Integral Limit for f(z) when H Goes to Infinity

[traianus]

Hello,
Suppose to have the following integral:

$$\int \limits _{-H/2}^{+H/2}f(z) \frac{H-2z}{\left[\left(b - y\right)^2 + \left(H/2 - z\right)^2\right]^2}dz$$

Suppose that $$f(z)$$ does NOT have a crazy behavior and that does not go to infinity anywhere and that it is continuos. I do not know a priori the expression of $$f(z)$$.

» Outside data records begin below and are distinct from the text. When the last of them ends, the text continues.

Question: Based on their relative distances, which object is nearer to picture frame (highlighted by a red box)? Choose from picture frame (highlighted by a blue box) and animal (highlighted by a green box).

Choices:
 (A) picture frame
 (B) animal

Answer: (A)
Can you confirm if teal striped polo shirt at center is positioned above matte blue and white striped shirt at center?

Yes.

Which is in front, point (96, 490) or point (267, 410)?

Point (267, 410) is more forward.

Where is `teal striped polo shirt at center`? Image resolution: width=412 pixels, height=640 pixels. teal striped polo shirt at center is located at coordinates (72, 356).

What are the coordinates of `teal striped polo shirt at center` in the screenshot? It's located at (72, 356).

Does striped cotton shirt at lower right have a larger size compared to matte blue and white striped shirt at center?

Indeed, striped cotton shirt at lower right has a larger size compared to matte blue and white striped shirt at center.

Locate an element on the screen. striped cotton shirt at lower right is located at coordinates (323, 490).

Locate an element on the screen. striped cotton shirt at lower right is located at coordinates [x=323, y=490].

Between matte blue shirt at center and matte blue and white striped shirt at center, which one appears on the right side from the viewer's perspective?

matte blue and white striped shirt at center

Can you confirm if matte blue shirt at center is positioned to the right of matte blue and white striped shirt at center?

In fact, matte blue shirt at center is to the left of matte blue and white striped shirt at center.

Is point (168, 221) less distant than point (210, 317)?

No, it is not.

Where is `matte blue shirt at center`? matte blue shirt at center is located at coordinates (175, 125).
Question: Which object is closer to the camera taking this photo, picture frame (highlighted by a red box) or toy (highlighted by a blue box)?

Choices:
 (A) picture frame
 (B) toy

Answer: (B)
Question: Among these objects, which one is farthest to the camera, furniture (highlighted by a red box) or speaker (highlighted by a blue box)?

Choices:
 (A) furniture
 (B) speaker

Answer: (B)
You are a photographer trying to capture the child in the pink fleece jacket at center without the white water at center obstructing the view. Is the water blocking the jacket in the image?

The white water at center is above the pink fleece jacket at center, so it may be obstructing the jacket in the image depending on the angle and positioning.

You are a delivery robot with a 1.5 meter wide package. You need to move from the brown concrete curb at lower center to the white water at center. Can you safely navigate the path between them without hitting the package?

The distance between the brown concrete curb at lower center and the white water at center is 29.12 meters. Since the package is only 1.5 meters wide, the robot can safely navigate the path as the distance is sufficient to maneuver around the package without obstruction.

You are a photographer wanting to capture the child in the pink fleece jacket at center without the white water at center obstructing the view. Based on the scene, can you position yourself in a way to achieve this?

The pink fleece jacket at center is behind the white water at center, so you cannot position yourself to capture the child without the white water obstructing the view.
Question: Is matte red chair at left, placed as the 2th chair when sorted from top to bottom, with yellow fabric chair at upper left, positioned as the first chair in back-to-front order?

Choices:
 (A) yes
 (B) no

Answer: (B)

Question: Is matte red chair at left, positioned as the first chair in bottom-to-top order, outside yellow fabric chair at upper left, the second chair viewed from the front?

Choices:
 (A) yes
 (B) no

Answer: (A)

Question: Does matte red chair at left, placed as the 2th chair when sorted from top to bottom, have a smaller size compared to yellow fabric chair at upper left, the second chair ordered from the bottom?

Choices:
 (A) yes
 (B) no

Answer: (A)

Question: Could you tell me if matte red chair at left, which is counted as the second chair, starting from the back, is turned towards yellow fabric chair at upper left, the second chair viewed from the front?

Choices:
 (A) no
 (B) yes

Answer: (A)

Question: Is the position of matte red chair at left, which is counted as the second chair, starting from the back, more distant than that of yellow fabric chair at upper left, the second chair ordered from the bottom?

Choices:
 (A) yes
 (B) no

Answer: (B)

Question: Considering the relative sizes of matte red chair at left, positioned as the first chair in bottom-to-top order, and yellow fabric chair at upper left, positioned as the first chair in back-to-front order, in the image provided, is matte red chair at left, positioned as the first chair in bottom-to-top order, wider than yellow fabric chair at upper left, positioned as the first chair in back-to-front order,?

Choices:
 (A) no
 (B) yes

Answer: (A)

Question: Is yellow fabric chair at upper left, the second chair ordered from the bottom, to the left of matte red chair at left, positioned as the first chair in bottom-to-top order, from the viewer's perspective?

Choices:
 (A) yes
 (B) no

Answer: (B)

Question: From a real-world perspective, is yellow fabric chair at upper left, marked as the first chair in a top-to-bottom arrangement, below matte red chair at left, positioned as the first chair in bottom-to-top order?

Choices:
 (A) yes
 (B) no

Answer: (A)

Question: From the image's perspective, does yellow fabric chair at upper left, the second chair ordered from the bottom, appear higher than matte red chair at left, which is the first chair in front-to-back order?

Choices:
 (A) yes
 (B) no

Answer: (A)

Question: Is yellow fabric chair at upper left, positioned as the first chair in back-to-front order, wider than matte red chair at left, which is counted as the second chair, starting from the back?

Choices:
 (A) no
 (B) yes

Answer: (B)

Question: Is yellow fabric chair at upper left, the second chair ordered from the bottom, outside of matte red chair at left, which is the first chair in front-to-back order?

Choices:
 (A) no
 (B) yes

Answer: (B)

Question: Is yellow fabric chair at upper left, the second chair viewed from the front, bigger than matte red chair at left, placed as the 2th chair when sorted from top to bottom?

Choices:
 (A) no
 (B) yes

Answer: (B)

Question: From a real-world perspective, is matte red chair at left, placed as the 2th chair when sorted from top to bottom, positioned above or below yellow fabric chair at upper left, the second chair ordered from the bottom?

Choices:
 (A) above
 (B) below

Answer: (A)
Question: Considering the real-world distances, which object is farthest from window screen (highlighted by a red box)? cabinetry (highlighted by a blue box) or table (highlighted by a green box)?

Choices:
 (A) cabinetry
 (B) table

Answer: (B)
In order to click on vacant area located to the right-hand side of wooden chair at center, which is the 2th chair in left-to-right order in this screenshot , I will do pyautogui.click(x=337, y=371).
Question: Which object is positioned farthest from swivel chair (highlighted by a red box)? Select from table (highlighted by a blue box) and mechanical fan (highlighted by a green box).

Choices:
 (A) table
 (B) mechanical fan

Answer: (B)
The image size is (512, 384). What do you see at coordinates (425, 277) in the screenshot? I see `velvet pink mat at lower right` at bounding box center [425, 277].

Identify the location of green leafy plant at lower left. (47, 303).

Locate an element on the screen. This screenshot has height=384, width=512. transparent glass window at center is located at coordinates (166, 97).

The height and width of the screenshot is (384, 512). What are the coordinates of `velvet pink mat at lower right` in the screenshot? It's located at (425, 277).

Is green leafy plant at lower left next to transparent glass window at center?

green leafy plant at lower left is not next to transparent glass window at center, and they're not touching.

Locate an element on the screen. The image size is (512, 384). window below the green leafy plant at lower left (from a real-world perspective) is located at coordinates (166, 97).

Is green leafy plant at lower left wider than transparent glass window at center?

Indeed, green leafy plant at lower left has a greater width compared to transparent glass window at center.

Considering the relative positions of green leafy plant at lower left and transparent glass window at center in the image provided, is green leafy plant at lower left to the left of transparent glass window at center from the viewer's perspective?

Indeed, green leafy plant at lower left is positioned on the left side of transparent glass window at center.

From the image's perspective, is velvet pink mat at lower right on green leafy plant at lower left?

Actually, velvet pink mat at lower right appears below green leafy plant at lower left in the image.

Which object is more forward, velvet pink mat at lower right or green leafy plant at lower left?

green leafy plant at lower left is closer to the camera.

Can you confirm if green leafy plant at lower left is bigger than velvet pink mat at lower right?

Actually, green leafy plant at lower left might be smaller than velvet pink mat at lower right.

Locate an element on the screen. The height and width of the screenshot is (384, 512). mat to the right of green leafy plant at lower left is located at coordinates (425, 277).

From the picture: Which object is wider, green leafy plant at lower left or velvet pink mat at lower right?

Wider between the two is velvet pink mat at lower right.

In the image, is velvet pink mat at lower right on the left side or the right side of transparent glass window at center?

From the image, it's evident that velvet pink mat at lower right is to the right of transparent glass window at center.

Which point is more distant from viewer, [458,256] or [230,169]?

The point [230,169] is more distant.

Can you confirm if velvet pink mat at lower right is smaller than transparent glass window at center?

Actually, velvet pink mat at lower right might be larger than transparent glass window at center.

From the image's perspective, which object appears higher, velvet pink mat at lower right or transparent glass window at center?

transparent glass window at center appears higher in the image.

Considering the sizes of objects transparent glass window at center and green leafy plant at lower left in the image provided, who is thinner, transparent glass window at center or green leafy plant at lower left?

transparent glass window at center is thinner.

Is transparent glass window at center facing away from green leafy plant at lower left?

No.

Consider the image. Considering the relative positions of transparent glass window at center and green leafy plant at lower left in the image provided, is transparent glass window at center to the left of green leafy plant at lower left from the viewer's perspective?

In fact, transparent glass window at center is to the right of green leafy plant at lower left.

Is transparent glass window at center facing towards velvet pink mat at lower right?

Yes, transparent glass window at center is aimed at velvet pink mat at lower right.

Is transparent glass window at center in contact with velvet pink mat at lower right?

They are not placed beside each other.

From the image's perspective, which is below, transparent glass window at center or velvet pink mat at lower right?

Now the question: what is the limit of the integral when the parameter $$H$$ (which appears in the limits and integrand) goes to $$+\infty$$ ?

 

[quasar987]

In my opinion, it is not possible to say anything without knowing explicitely f(z).

 

[traianus]

That is the issue I have. Let's assume the function to be odd or even or neither.

 

[StatusX]

Try integrating by parts once (assuming f is differentiable).

 

[traianus]

If I integrate by parts, what do I gain? I do not see it?

 

[StatusX]

You should get the derivative of f time a spike centered at H/2. Pay attention to the boundary terms as well. You can get a nice result if you assume f' is continuous and vanishes at infinity.

 

[tehno]

Nothing concretely can be concluded about convergence or divergence without specifying f(z) I affraid.
Suggestion however:
You might want to try some classical range tests with f(z) being constant ,logarithm and exponential funtions to get the feeling of behaviour.

 

[traianus]

Could you please StatusX post your procedure here? I have the feeling that tehno is right and f(z) must be specified. But we can also ask (this can be useful too) what are the properties of the function f(z) to NOT have infinite limit.

 

[StatusX]

All I can really say is that if f' vanishes at infinity, you can show the integral you get after integrating by parts vanishes in the limit. Then you are left with the boundary terms, which should be easy, as long as f(z) asympototes to some limit as z->infinity (which, incidentally, implies the first assumption).

 

[traianus]

If I unserstood correctly, when the derivative goes to zero the we have only the boundary term; however, the boundary term goes to zero too because it has H at the denominator. So under the assumptions that StatusX made the limit is zero.

 

[StatusX]

No, check the boundary term again, the H should drop out.

 

[balakrishnan_v]

If f converges to a point say $$f_{\infty}$$ then the answer would be
$$\frac{f_{\infty}}{(b-y)^2}$$

 

[traianus]

Hello balakrishnan_v, could you please post your derivation?
Thank you!